Lastly, and not to beat this thread to death, but I'm just noticing that Wolf Creek might be doable as well (google says it's 3.5 hours from Col. Springs). Would this be a better choice for 3 days of skiing? Thanks again.
Curecanti, Outback, and Shagnasty are all bowls. They are all pretty short. The Garfield face is 85% bowl- most of it is a wide open face. You don't need to hike to get the bowl experience, but the best terrain at most CO resorts will involve hiking. This is just how things work.
Here is the deal with Wolf Creek.
1. Lots more snow than the rest of Colorado. A microclimate that produces storms with basically any moisture in the air.
2. Avoiding holidays (Texas' Spring Break rolls around in March, and I would not come near Wolf that week- if you can't figure out when it is, just call up Wolf's Ticket office and ask, they will know) Wolf Creek is even less crowded than Monarch.
3. The combination of low crowds and heavy snow means untracked powder can be found until it manks out due to sun and temp, usually 4-7 days after it falls. You can almost always hike for untracked here if there is nothing lift served.

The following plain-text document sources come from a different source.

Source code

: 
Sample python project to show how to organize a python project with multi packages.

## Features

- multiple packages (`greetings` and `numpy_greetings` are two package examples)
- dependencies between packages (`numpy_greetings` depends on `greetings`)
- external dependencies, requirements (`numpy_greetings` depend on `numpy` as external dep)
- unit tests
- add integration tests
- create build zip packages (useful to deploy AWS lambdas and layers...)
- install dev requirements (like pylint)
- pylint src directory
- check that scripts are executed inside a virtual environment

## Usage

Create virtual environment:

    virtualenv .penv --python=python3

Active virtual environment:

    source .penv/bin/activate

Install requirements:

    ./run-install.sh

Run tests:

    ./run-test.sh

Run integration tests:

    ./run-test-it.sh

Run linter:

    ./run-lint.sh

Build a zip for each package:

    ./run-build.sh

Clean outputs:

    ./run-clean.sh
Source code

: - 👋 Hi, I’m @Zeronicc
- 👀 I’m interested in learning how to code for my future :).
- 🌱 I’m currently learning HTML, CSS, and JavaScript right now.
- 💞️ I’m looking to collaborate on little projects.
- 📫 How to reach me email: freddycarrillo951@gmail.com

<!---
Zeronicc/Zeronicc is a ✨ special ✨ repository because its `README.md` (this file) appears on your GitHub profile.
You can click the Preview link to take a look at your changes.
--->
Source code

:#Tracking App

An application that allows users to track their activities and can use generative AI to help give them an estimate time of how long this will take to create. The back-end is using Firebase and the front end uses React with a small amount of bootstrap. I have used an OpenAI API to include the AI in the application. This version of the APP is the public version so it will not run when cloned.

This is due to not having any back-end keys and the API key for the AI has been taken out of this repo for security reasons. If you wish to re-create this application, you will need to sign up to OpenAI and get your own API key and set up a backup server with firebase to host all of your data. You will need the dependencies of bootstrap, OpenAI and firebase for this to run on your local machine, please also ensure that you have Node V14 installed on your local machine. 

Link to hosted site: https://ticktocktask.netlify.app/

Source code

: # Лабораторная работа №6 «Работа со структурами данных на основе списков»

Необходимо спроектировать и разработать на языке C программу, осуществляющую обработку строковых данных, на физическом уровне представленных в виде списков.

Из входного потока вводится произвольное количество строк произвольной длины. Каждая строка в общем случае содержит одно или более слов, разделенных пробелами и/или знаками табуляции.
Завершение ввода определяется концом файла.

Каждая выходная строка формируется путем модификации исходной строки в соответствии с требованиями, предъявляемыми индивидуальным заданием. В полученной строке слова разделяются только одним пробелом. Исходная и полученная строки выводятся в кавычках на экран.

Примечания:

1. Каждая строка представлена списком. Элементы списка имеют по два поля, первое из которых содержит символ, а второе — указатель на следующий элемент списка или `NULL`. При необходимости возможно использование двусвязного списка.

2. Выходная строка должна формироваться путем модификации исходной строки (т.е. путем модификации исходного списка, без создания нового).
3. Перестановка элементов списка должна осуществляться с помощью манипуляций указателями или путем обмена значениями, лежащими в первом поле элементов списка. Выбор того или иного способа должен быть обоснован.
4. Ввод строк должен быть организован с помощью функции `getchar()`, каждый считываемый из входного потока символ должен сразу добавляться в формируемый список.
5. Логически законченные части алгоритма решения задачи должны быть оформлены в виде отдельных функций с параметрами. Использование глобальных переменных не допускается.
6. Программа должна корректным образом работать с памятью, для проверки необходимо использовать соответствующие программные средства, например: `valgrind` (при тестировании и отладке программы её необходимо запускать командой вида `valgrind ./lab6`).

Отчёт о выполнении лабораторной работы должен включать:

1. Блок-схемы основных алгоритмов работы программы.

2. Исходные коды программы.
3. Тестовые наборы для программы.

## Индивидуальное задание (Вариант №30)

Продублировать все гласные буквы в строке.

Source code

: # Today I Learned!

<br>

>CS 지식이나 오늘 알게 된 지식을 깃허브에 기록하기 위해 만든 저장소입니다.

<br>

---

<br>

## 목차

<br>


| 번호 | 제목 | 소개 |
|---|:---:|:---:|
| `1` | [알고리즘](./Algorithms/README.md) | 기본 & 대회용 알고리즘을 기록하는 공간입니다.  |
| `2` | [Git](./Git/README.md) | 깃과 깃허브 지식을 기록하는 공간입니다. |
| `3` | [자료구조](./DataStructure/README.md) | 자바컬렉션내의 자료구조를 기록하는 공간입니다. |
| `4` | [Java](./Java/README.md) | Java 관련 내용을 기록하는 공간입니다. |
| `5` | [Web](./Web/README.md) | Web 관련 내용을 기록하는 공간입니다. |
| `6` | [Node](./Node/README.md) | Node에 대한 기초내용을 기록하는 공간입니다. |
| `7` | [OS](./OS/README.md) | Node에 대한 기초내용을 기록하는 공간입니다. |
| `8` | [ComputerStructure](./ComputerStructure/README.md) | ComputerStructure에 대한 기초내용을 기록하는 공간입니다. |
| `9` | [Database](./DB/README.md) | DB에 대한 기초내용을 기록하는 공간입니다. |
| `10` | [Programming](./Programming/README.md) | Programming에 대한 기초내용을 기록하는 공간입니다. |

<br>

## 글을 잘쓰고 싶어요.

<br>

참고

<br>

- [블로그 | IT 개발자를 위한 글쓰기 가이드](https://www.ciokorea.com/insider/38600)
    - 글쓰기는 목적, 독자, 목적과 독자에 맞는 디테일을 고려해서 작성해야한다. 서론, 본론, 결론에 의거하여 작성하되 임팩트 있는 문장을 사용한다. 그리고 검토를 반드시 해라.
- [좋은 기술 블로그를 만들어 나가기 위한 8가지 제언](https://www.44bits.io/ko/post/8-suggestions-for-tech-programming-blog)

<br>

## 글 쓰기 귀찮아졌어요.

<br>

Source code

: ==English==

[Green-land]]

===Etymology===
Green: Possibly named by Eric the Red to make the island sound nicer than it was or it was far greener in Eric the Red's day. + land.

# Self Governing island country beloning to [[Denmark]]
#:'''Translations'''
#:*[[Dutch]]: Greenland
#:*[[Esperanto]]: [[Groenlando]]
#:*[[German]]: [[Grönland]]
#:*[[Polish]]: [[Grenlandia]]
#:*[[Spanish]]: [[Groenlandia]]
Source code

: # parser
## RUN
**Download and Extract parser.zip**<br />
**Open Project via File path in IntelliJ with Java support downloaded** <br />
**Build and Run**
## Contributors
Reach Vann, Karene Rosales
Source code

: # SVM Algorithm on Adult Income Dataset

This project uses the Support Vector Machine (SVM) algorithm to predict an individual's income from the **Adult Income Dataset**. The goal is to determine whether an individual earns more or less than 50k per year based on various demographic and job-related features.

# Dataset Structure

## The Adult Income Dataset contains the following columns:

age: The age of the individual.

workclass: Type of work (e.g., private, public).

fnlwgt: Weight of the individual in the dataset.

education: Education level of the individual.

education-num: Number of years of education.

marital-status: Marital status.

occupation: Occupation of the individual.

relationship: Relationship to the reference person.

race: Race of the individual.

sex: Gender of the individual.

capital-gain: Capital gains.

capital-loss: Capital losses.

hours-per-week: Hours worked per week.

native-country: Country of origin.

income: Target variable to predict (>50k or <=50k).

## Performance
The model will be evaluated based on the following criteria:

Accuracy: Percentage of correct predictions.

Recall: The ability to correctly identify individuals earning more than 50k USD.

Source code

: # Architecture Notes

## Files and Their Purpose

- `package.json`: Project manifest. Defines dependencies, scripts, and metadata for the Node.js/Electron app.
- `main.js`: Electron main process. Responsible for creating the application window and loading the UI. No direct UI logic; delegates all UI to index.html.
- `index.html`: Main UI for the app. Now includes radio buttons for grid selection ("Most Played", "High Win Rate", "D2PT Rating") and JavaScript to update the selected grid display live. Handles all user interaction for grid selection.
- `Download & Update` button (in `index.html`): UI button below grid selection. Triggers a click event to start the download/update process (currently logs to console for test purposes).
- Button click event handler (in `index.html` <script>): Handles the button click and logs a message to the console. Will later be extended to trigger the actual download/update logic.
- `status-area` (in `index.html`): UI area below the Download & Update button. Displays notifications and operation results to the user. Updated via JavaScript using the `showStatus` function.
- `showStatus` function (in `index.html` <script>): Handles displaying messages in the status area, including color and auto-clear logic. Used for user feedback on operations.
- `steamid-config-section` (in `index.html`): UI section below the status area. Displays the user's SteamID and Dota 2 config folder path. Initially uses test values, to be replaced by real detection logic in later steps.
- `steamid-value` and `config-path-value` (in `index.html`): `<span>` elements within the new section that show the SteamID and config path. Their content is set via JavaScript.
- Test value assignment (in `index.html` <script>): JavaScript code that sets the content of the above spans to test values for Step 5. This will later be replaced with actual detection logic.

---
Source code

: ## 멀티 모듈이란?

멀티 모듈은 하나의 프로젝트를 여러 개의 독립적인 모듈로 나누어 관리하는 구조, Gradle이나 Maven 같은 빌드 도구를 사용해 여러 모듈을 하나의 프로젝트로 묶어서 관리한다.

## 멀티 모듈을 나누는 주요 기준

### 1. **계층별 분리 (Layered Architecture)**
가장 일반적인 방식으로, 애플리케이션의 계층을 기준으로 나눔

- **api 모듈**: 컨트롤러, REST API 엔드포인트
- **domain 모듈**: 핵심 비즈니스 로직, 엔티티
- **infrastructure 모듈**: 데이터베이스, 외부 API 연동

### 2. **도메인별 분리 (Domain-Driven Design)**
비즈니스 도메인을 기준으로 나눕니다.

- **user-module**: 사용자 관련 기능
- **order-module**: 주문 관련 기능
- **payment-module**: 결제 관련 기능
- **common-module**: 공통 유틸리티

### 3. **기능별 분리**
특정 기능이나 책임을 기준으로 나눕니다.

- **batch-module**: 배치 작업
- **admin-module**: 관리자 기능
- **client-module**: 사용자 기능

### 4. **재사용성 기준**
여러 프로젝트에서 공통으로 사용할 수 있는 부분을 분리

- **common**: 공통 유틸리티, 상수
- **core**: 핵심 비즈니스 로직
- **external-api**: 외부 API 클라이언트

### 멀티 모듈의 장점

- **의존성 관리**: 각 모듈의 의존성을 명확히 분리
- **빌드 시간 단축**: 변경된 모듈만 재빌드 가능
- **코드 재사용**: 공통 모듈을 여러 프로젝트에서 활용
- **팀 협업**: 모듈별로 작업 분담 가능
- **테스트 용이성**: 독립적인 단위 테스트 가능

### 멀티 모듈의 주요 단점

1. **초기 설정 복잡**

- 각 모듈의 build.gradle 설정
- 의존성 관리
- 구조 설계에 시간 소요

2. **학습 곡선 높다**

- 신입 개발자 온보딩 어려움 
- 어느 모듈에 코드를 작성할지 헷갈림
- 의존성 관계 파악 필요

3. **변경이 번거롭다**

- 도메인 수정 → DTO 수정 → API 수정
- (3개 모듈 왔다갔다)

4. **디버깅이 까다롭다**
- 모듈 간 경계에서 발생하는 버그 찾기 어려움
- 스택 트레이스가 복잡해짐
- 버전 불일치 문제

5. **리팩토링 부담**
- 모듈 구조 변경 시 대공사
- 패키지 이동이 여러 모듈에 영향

4. $58 lift ticket is one of the cheapest in the state.
5. It has more vertical than Monarch, but is still on the short side.
6. It has seriously, seriously steep and technical terrain. Lots of steeps and chutes.
7. Some of the best tree skiing anywhere within the state. The Alberta area is 1000 acres of terrain with only the lift line cut- everything else natural. 2/3rds of Wolf is unmolested trees.
Two big downsides-
1. Benchy mountain. Almost all expert lines have anywhere from 300-800 feet of steeps, followed by flat, followed by possibly more steep depending on the line chosen. There is nowhere that you can ski a steady expert pitch the whole way down. You can link up steep stuff (Montezuma Bowl into Waterfall, Knife Ridge into Numbered Chutes, etc.) but there is still green pitches between them.
2. Traverses. In the Alberta area, there are traverses both to and from the lifts to access terrain. You can go far out from the lift to find fresh snow, but going out to Simpatico means that you get only a short descent before you have to grab the cat-track back. A common mistake for new skiers is they miss the upper cat track and get stuck on the lower one, which means they have a quick but annoying hike out to get back to the lift.
My guide has a lot more info on Wolf Creek. It is an amazing place to ski, but it is a place where you need to do some homework on what you want to ski and what the layout of the mountain is, or you will get stuck in flats and/or hiking.